RECORD EXTRACTS —

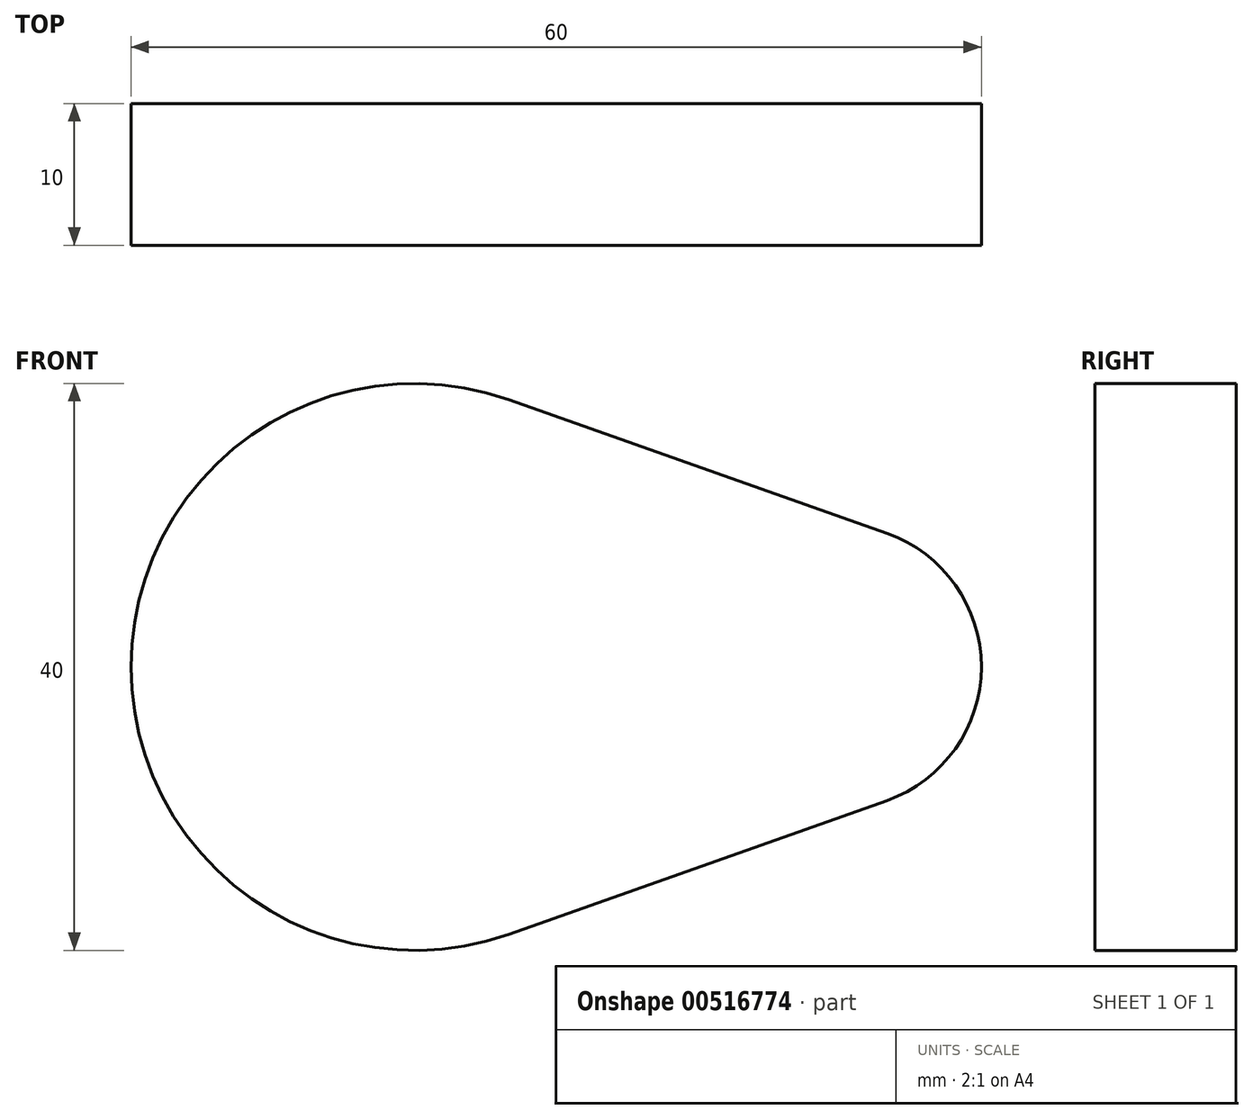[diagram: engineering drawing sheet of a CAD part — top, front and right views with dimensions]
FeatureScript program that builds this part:
annotation { "Feature Type Name" : "Feature", "Feature Type Description" : "" }
export const myFeature = defineFeature(function(context is Context, id is Id, definition is map)
    precondition{}
    {
        {
            var Q0;
            Q0=qCreatedBy(makeId("Front.planeOp"),FACE);
            var sketch = newSketch(context, id + "F0", { "sketchPlane" : qUnion([Q0])});
            skArc(sketch, "E0", {"start": v(6.67, 18.86) * mm, "mid": v(-20, 0) * mm, "end": v(6.67, -18.86) * mm});
            skArc(sketch, "E1", {"start": v(33.33, -9.43) * mm, "mid": v(40, 0) * mm, "end": v(33.33, 9.43) * mm});
            skLineSegment(sketch, "E2", {"start": v(6.67, 18.86) * mm, "end": v(33.33, 9.43) * mm});
            skLineSegment(sketch, "E3", {"start": v(6.67, -18.86) * mm, "end": v(33.33, -9.43) * mm});
            skSolve(sketch);
        }
        {
            var Q0;
            Q0 = qSketchRegion(id + "F0", true);
            extrude(context, id + "F1", {"entities" : qUnion([Q0]), "endBound" : BoundingType.SYMMETRIC, "depth" : 10 * mm, "offsetDistance" : 25.4 * mm, "hasDraft" : true, "draftAngle" : 0 * degree});
        }
    });
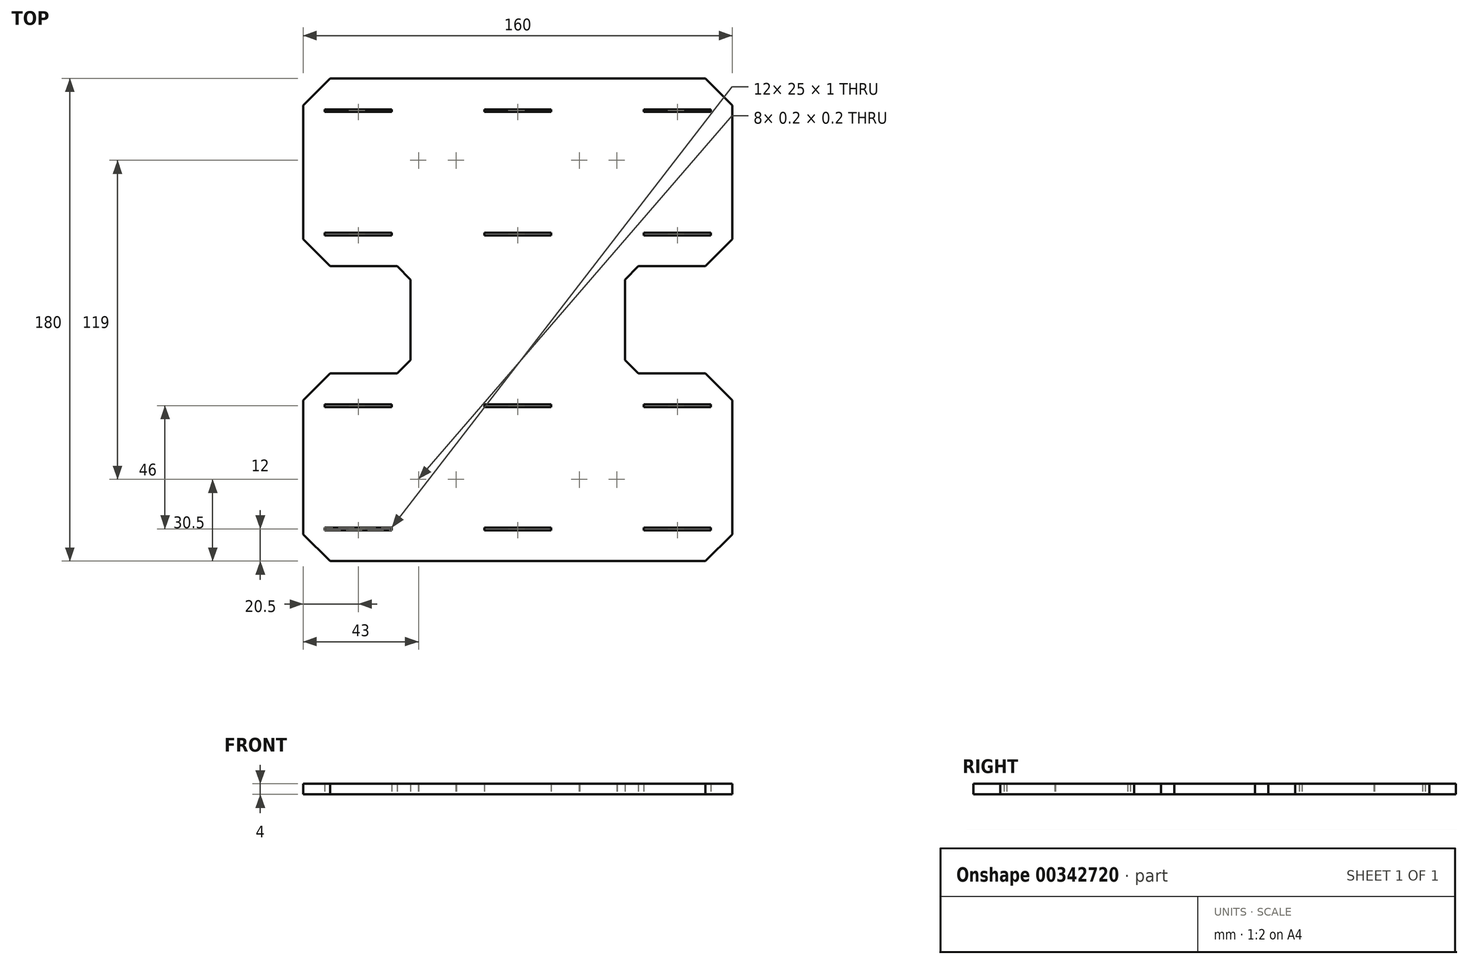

WHAT IS NEEDED — Extract every line of the listing above that contains the string "skArc", treating uppercase and lowercase letters as different.

FINISHED TASK —
            skArc(sketch, "E0", {"start": v(6.67, 18.86) * mm, "mid": v(-20, 0) * mm, "end": v(6.67, -18.86) * mm});
            skArc(sketch, "E1", {"start": v(33.33, -9.43) * mm, "mid": v(40, 0) * mm, "end": v(33.33, 9.43) * mm});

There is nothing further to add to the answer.